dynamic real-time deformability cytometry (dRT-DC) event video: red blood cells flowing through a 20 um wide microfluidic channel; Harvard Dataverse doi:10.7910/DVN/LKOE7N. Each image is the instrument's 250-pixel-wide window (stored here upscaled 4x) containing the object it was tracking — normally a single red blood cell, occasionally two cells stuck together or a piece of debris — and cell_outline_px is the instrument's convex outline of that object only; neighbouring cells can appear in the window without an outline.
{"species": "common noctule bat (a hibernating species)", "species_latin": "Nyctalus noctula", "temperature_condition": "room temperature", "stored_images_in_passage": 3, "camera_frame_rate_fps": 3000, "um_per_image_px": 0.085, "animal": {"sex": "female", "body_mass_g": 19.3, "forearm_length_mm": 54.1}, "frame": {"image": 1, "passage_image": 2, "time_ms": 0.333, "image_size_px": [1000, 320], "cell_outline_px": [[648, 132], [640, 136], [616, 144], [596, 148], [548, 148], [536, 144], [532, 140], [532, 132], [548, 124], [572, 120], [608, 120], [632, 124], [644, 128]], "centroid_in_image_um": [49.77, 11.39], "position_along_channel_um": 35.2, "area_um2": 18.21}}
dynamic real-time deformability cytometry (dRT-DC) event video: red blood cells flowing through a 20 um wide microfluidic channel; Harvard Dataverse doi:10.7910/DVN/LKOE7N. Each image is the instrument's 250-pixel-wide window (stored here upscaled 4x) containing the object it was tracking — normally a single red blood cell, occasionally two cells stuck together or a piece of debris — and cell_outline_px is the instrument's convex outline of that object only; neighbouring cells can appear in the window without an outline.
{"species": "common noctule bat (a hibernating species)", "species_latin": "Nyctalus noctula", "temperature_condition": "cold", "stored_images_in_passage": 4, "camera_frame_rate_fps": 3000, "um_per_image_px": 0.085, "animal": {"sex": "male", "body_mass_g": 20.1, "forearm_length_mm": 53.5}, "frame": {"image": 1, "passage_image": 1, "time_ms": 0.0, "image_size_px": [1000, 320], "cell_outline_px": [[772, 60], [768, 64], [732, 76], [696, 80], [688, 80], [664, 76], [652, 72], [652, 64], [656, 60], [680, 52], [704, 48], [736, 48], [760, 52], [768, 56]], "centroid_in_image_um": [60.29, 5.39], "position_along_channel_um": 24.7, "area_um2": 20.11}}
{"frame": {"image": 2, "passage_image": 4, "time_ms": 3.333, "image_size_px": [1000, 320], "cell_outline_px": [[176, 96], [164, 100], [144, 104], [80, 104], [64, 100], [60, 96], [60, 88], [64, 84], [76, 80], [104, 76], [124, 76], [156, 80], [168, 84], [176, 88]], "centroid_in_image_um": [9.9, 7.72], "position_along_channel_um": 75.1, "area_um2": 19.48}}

==========

» Problem requirements
Output every entry shown above, exactly.

» Correct output
dynamic real-time deformability cytometry (dRT-DC) event video: red blood cells flowing through a 20 um wide microfluidic channel; Harvard Dataverse doi:10.7910/DVN/LKOE7N. Each image is the instrument's 250-pixel-wide window (stored here upscaled 4x) containing the object it was tracking — normally a single red blood cell, occasionally two cells stuck together or a piece of debris — and cell_outline_px is the instrument's convex outline of that object only; neighbouring cells can appear in the window without an outline.
{"species": "common noctule bat (a hibernating species)", "species_latin": "Nyctalus noctula", "temperature_condition": "room temperature", "stored_images_in_passage": 3, "camera_frame_rate_fps": 3000, "um_per_image_px": 0.085, "animal": {"sex": "female", "body_mass_g": 19.3, "forearm_length_mm": 54.1}, "frame": {"image": 1, "passage_image": 2, "time_ms": 0.333, "image_size_px": [1000, 320], "cell_outline_px": [[648, 132], [640, 136], [616, 144], [596, 148], [548, 148], [536, 144], [532, 140], [532, 132], [548, 124], [572, 120], [608, 120], [632, 124], [644, 128]], "centroid_in_image_um": [49.77, 11.39], "position_along_channel_um": 35.2, "area_um2": 18.21}}
dynamic real-time deformability cytometry (dRT-DC) event video: red blood cells flowing through a 20 um wide microfluidic channel; Harvard Dataverse doi:10.7910/DVN/LKOE7N. Each image is the instrument's 250-pixel-wide window (stored here upscaled 4x) containing the object it was tracking — normally a single red blood cell, occasionally two cells stuck together or a piece of debris — and cell_outline_px is the instrument's convex outline of that object only; neighbouring cells can appear in the window without an outline.
{"species": "common noctule bat (a hibernating species)", "species_latin": "Nyctalus noctula", "temperature_condition": "cold", "stored_images_in_passage": 4, "camera_frame_rate_fps": 3000, "um_per_image_px": 0.085, "animal": {"sex": "male", "body_mass_g": 20.1, "forearm_length_mm": 53.5}, "frame": {"image": 1, "passage_image": 1, "time_ms": 0.0, "image_size_px": [1000, 320], "cell_outline_px": [[772, 60], [768, 64], [732, 76], [696, 80], [688, 80], [664, 76], [652, 72], [652, 64], [656, 60], [680, 52], [704, 48], [736, 48], [760, 52], [768, 56]], "centroid_in_image_um": [60.29, 5.39], "position_along_channel_um": 24.7, "area_um2": 20.11}}
{"frame": {"image": 2, "passage_image": 4, "time_ms": 3.333, "image_size_px": [1000, 320], "cell_outline_px": [[176, 96], [164, 100], [144, 104], [80, 104], [64, 100], [60, 96], [60, 88], [64, 84], [76, 80], [104, 76], [124, 76], [156, 80], [168, 84], [176, 88]], "centroid_in_image_um": [9.9, 7.72], "position_along_channel_um": 75.1, "area_um2": 19.48}}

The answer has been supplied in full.